Sunday, September 6, 2009

A family of three

Thursday night we went out to dinner with my sister and then she took Samuel to my parents house for the night. I was contracting and we weren't sure if it was the real deal. She was already here so she said it was no big deal to drop him off at my parents. We got his food together and whatever else wasn't already in his bag and sent him off with my sister.

But in the midst of it all I start crying. Sobbing really. I felt so overwhelmed that this - what we have waited so long for - was actually happening. We were going to go to the hospital to give birth to Samuel's baby sister.

As I hugged Samuel goodbye I couldn't hold back the tears. The realization hit me like never before that the next time I saw him, he wouldn't be our only child any more. It was (I thought) the last time we would be a family of three.

Being a family of four is a miracle we can only praise God for, but it is still a change. And sometimes change is hard. And as incredibly excited as I am to meet this little one, it is still a change that I'm preparing my heart and mind for.

We have loved parenting Samuel this past year and giving him all our time and attention.
And soon there will be another sibling who will also require our time and attention as well. That realization (and the hormones and the state of being exhausted) brought me to tears.

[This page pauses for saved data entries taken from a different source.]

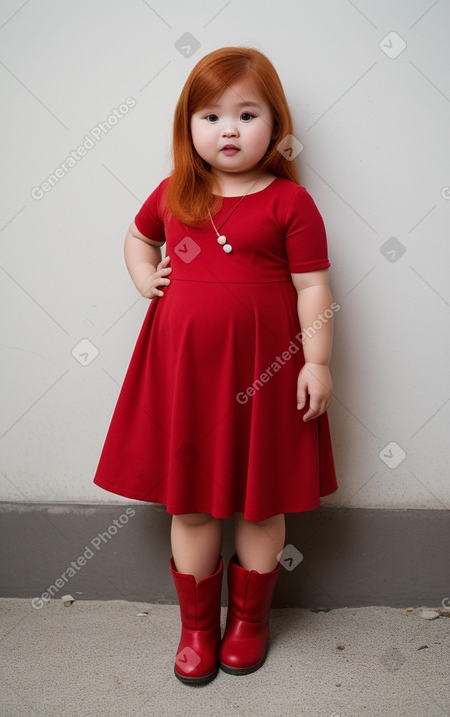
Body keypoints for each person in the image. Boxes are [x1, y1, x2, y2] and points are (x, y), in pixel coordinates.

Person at [93, 46, 338, 685]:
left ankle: (249, 623)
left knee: (261, 504)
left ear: (276, 128)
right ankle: (197, 628)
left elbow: (313, 289)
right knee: (194, 505)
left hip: (269, 371)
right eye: (211, 116)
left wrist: (317, 362)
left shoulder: (290, 204)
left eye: (247, 114)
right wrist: (145, 276)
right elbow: (136, 235)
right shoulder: (177, 194)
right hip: (188, 378)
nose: (228, 129)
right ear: (189, 128)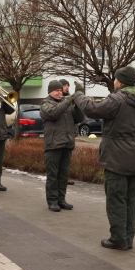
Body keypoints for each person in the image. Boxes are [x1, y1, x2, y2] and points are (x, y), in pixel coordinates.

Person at [72, 66, 135, 251]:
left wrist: (79, 95)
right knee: (131, 201)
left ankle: (118, 239)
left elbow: (92, 110)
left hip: (116, 157)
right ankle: (128, 239)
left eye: (115, 79)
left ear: (120, 81)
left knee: (115, 199)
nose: (113, 81)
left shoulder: (117, 99)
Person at [40, 80, 84, 212]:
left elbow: (79, 118)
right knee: (53, 174)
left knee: (63, 175)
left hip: (67, 143)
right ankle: (52, 201)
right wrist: (68, 101)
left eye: (61, 90)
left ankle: (61, 199)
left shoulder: (67, 104)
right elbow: (53, 113)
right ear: (50, 91)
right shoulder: (45, 104)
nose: (60, 92)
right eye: (57, 90)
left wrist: (77, 104)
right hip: (53, 145)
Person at [60, 79, 77, 187]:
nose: (67, 87)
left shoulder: (71, 99)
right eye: (64, 85)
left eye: (68, 85)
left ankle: (65, 177)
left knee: (67, 160)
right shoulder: (58, 99)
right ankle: (61, 178)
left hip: (70, 134)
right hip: (60, 135)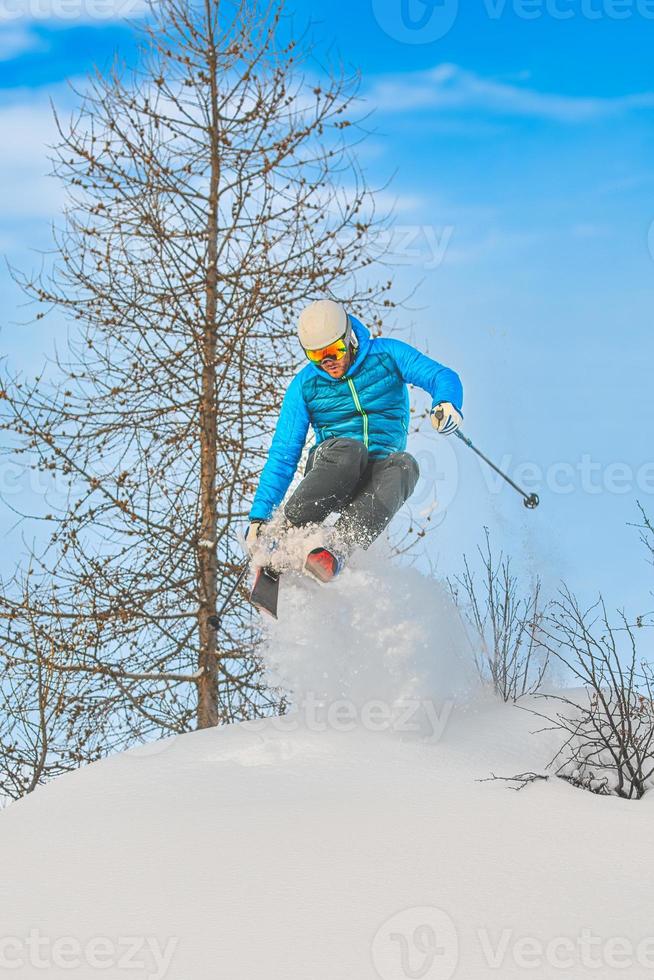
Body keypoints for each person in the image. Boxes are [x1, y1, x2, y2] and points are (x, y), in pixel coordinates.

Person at [246, 299, 463, 579]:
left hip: (376, 477)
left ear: (349, 338)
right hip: (333, 468)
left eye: (334, 351)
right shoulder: (305, 385)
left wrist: (446, 402)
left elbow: (440, 376)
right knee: (351, 451)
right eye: (316, 356)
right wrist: (260, 516)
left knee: (406, 465)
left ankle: (336, 547)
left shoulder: (387, 356)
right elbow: (284, 454)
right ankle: (288, 534)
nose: (328, 363)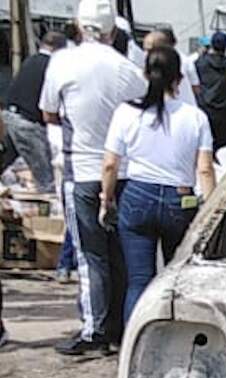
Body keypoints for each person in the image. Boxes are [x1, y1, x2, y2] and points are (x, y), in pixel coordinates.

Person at [39, 0, 148, 355]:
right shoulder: (126, 68)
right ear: (112, 31)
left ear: (77, 25)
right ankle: (118, 325)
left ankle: (94, 330)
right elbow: (142, 111)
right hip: (123, 173)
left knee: (90, 256)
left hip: (82, 171)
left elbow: (48, 112)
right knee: (118, 254)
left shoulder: (62, 63)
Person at [101, 47, 215, 323]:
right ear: (179, 79)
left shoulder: (126, 112)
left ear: (145, 74)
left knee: (139, 281)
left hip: (137, 196)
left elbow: (109, 165)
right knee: (176, 282)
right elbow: (204, 169)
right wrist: (211, 212)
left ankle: (133, 347)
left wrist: (106, 200)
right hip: (180, 199)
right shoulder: (196, 117)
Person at [0, 31, 68, 194]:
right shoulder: (52, 66)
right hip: (28, 123)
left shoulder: (30, 60)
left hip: (9, 116)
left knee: (4, 159)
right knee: (46, 177)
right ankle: (49, 216)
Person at [196, 31, 226, 151]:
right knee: (221, 147)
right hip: (224, 112)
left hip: (204, 109)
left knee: (202, 145)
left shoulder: (201, 63)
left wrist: (201, 54)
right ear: (225, 47)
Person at [142, 26, 201, 107]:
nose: (145, 54)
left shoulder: (181, 60)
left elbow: (195, 86)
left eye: (149, 50)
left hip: (180, 108)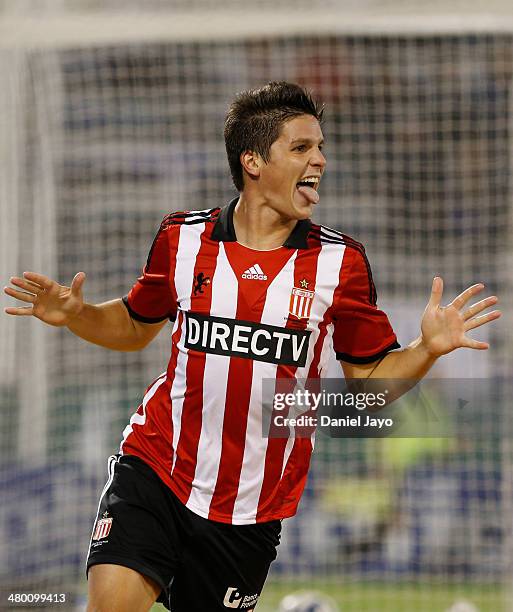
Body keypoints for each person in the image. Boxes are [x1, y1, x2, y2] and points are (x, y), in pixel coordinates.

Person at [4, 82, 501, 612]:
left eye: (321, 147)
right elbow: (132, 325)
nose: (321, 160)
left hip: (250, 507)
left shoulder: (341, 264)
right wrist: (77, 314)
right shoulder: (182, 240)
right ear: (254, 162)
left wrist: (426, 348)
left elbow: (369, 386)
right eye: (302, 147)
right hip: (157, 465)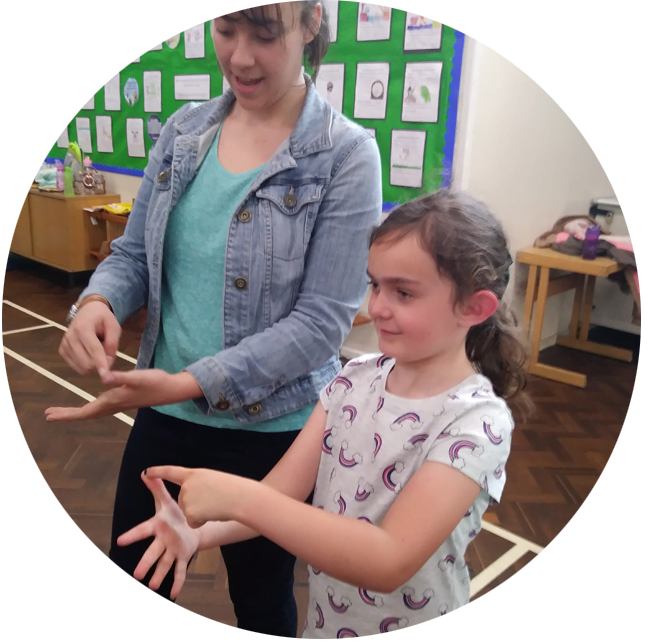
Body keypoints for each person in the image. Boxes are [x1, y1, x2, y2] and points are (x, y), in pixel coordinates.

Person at [45, 3, 382, 641]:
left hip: (270, 433)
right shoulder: (184, 130)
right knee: (136, 570)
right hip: (164, 422)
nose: (241, 57)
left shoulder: (345, 154)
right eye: (225, 31)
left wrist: (183, 382)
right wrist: (96, 304)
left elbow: (319, 327)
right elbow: (134, 255)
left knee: (262, 602)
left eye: (265, 34)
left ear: (310, 24)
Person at [117, 189, 531, 639]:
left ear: (475, 306)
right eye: (375, 285)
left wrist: (240, 497)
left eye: (404, 292)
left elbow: (388, 560)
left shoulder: (475, 423)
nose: (377, 307)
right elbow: (282, 491)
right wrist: (200, 534)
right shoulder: (352, 379)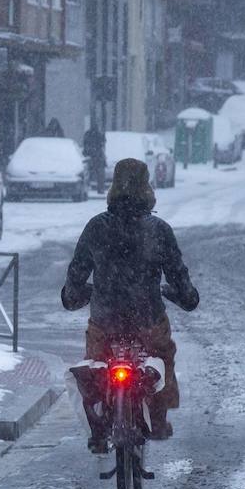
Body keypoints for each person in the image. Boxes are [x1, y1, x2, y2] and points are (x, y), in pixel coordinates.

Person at [61, 158, 199, 452]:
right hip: (147, 319)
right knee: (163, 358)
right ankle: (158, 419)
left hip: (105, 320)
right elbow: (178, 275)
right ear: (147, 187)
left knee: (96, 366)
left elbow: (77, 273)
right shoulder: (158, 230)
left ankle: (99, 425)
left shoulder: (96, 227)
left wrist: (76, 294)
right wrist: (185, 296)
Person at [82, 119, 106, 193]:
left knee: (88, 173)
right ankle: (100, 189)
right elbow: (103, 143)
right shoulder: (99, 134)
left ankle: (88, 187)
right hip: (97, 156)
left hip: (90, 156)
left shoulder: (88, 134)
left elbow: (84, 144)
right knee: (99, 174)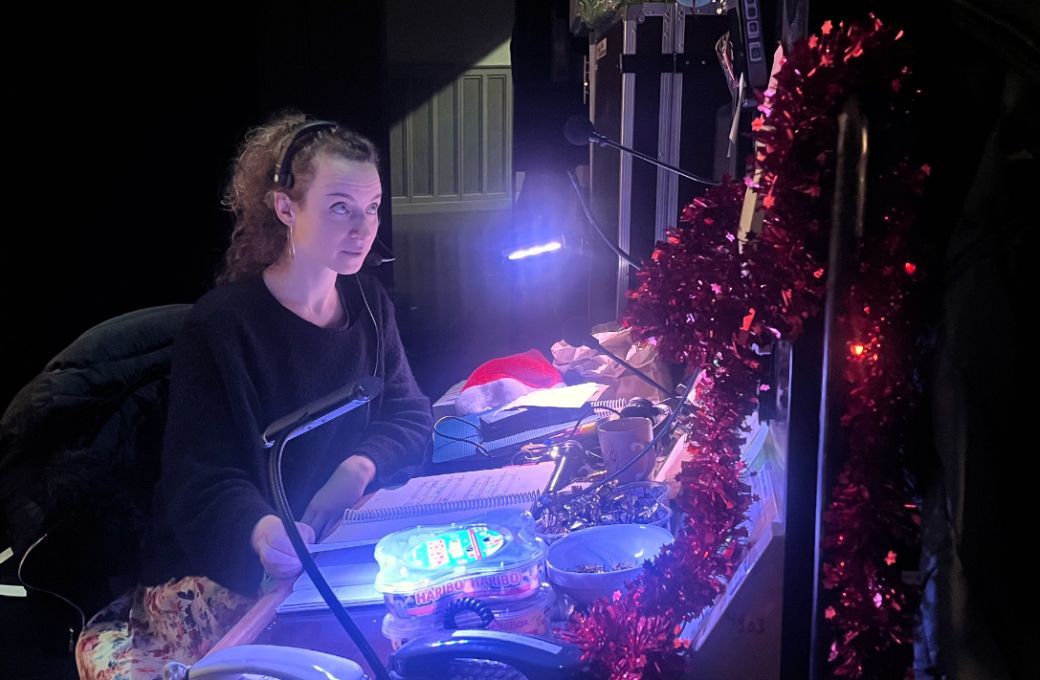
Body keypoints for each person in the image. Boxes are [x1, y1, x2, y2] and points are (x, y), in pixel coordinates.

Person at [76, 112, 433, 679]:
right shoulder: (222, 325)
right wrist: (264, 533)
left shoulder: (369, 302)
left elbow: (411, 415)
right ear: (286, 208)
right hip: (218, 572)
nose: (362, 227)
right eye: (340, 206)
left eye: (371, 207)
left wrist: (358, 467)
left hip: (323, 554)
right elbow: (201, 476)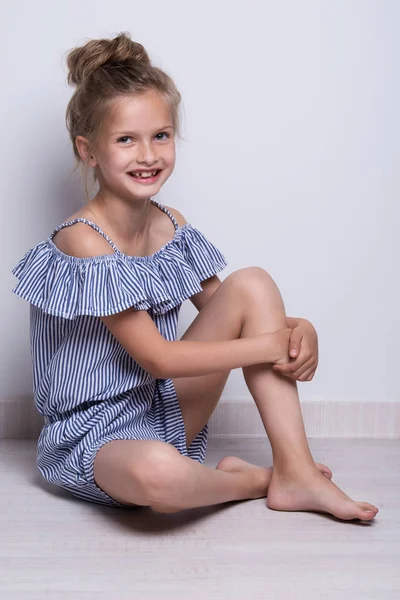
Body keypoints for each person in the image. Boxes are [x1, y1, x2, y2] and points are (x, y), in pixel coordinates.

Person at [12, 31, 378, 521]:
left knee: (252, 281)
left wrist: (297, 329)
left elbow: (240, 312)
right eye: (126, 140)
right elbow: (159, 358)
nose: (148, 155)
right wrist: (272, 346)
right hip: (95, 439)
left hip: (166, 412)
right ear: (88, 150)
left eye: (160, 135)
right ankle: (259, 479)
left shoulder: (172, 225)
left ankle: (297, 469)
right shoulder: (82, 240)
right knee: (160, 475)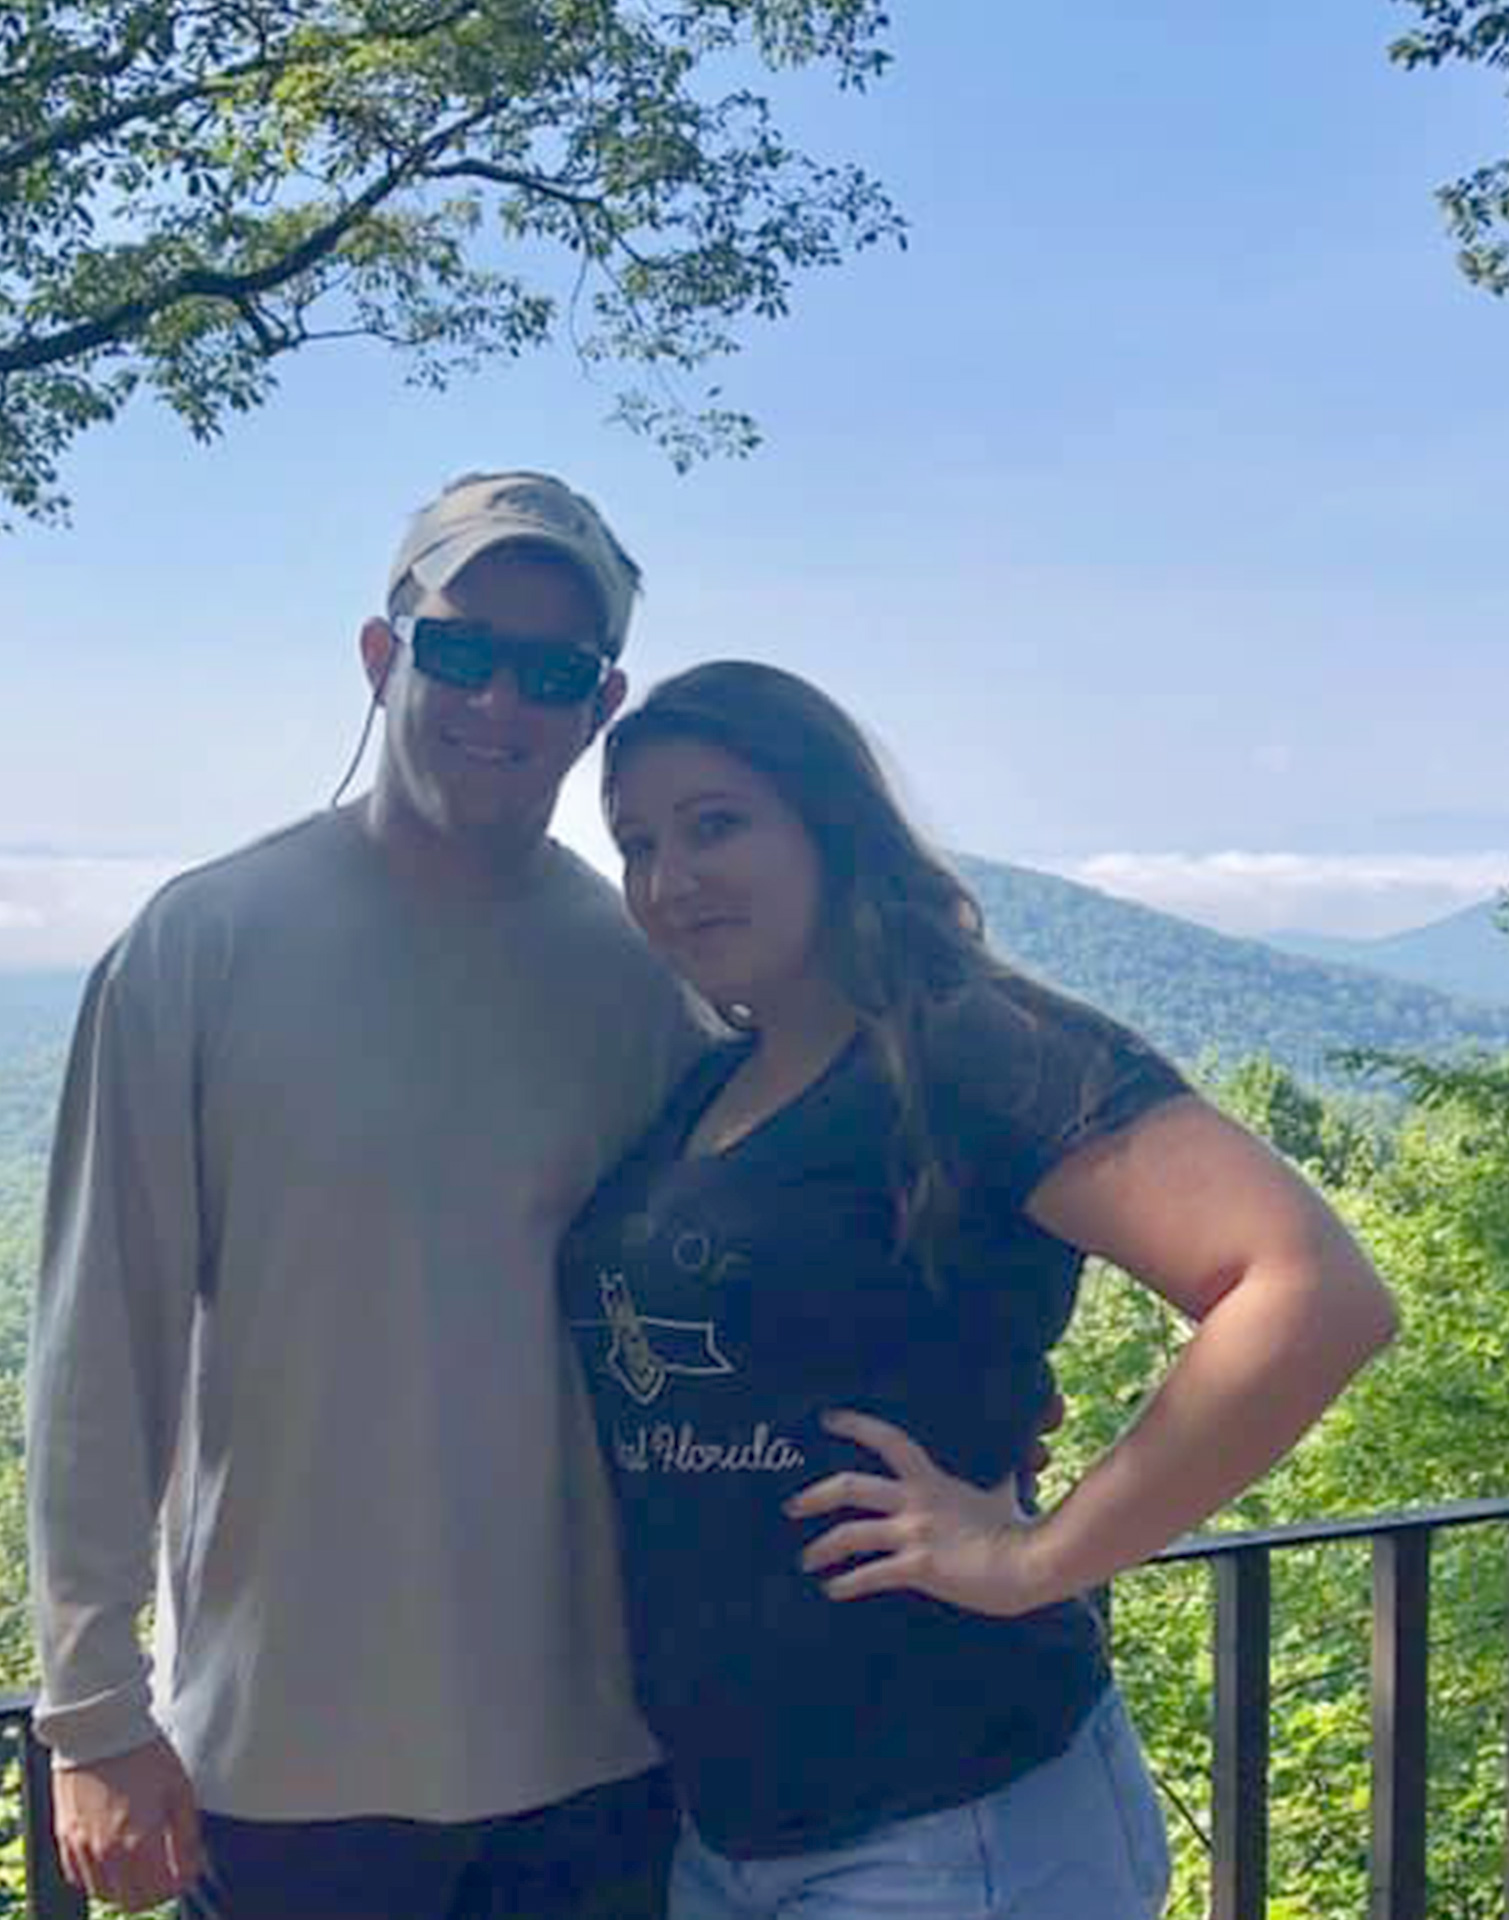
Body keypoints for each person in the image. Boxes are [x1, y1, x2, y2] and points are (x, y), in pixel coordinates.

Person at [564, 661, 1401, 1919]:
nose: (670, 878)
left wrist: (1033, 1559)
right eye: (636, 843)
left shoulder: (961, 1046)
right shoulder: (706, 1087)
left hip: (956, 1822)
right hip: (732, 1829)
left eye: (716, 823)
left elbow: (1310, 1289)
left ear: (828, 825)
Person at [25, 471, 705, 1918]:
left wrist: (963, 1393)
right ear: (383, 653)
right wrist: (91, 1715)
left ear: (600, 707)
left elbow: (761, 1278)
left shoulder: (646, 981)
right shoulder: (202, 948)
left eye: (551, 673)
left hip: (597, 1755)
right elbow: (100, 1354)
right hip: (284, 1766)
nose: (500, 704)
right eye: (462, 650)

Samuel has been home with us since Friday (I'm contracting but it's clearly not the real thing), and it's most likely our last weekend together as a family of three. As difficult as it's becoming to keep waiting, I am so thankful for my family of three.

3 comments:

Anonymous said...

I anxiously check your blog ever day. Sorry to hear you had a false alarm but maybe it was good practice in getting everything together. I remember feeling a little sad heading to the hospital for Charlie's delivery too. Life for everyone in your family is about to change, wonderfully yes, but change all the same. Hang in there and enjoy your time as you wait with great expectation! You are all in my prayers! Ginnie

Anonymous said...

Oh stacy! I could just cry thinking of how hard this time must be! I too cried terribly hard about 2 nights before Morgan was born! I was laying next to Ethan with my big belly (Morgan) between us and I was telling him that baby sister was coming soon and Mommy would have to go to the hospital and so on... But as I was praying with him and rubbing his little back I became so overwhelmed with the fact that I couldn't give him all my attetion anymore and things were going to be different! Being on the other side now, it's amazing how you all will adjust and the roles you and Ryan and Samuel will take. Once she is here just find little moments even if their brief for just you and Samuel. he'll love having his mama all to himself whenever he can get you! Praying for you dear friend and hoping for healthy baby, and delivery!

Kristi

Flakymn said...

I had these same emotions when Elijah came -- and being in the hospital a week while Isaac was home nearly broke me. But it is so cool to see Isaac be a big brother. I love it.